The Product Data Lake is a cloud service for sharing product data in the eco-systems of manufacturers, distributors, retailers and end users of product information.
As an upstream provider of products data, being a manufacturer or upstream distributor, you have these requirements:
- When you introduces new products to the market, you want to make the related product data and digital assets available to your downstream partners in a uniform way
- When you win a new downstream partner you want the means to immediately and professionally provide product data and digital assets for the agreed range
- When you add new products to an existing agreement with a downstream partner, you want to be able to provide product data and digital assets instantly and effortless
- When you update your product data and related digital assets, you want a fast and seamless way of pushing it to your downstream partners
- When you introduce a new product data attribute or digital asset type, you want a fast and seamless way of pushing it to your downstream partners.
The Product Data Lake facilitates these requirements by letting you push your product data into the lake in your in-house structure that may or may not be fully or partly compliant to an international standard.
As an upstream provider, you may want to push product data and digital assets from several different internal sources.
The product data lake tackles this requirement by letting you operate several upload profiles.
As a downstream receiver of product data, being a downstream distributor, retailer or end user, you have these requirements:
- When you engage with a new upstream partner you want the means to fast and seamless link and transform product data and digital assets for the agreed range from the upstream partner
- When you add new products to an existing agreement with an upstream partner, you want to be able to link and transform product data and digital assets in a fast and seamless way
- When your upstream partners updates their product data and related digital assets, you want to be able to receive the updated product data and digital assets instantly and effortless
- When you introduce a new product data attribute or digital asset type, you want a fast and seamless way of pulling it from your upstream partners
- If you have a backlog of product data and digital asset collection with your upstream partners, you want a fast and cost effective approach to backfill the gap.
The Product Data Lake facilitates these requirements by letting you pull your product data from the lake in your in-house structure that may or may not be fully or partly compliant to an international standard.
In the Product Data Lake, you can take the role of being an upstream provider and a downstream receiver at the same time by being a midstream subscriber to the Product Data Lake. Thus, Product Data Lake covers the whole supply chain from manufacturing to retail and even the requirements of B2B (Business-to-Business) end users.
The Product Data Lake uses the data lake concept for big data by letting the transformation and linking of data between many structures be done when data are to be consumed for the first time.
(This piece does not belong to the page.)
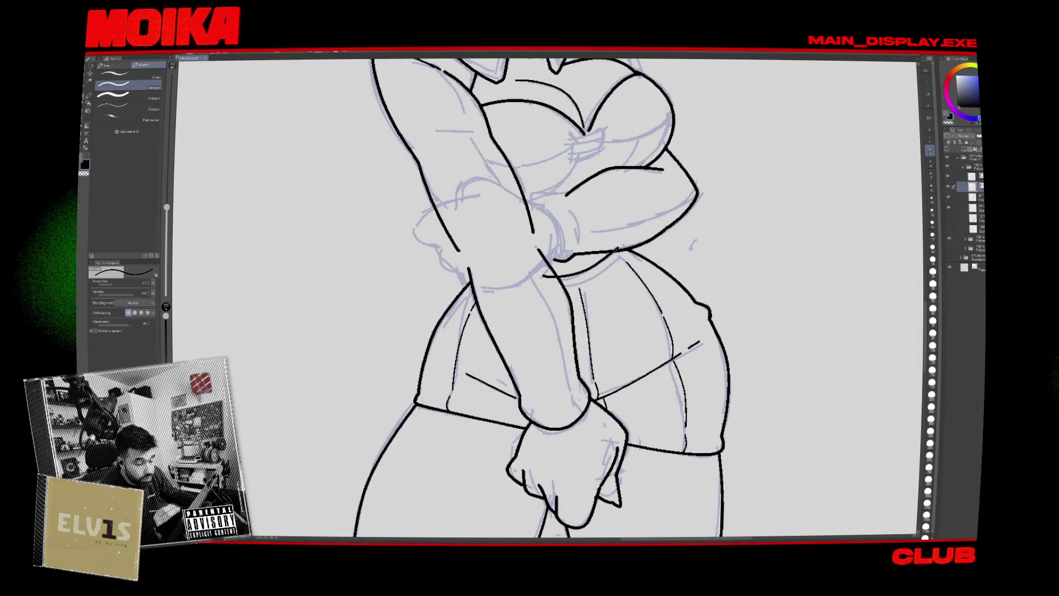
key("h")
scroll(529, 298, "up", 5)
The goal is that the workload in this system has the resemblance of an iceberg where 10% of the ice is over water and 90 % is under water. In the Product Data Lake manually setting up the links and transformation rules should be 10 % of the duty and the rest being 90 % of the duty will be automated in the exchange zones between trading partners.
Hi Lilian, what’s the role of the GS1 Standards and the GDSN? isn’t redundant with this concept as an upstream provider should be able to publish his data many times directly through the GDSN? I am impatiently waiting for the MR3 to see if it’s going to improve the efficiency of the GS1 standards and the GDSN. Best regards. Naadim
Thanks a lot for commenting Naadim. Yes, the Product Data Lake shares the same vision as GSDN. The difference is the same as the difference between a data warehouse and a data lake. In a data warehouse, you make a lot of effort into building the right structure before loading data into the data warehouse. The downside of this approach is pace. I think it is fair to say that the penetration of GSDN have been slow. In the data lake you load the structure as it is and then do the transformation and linking when it is needed for consumption of the data – perhaps in different ways for different purposes. The Product Data Lake has the same concept thus being able to serve many more trading partners with a higher volume of data, in far more varying industries with a much higher velocity – to use the famous three Vs of big data.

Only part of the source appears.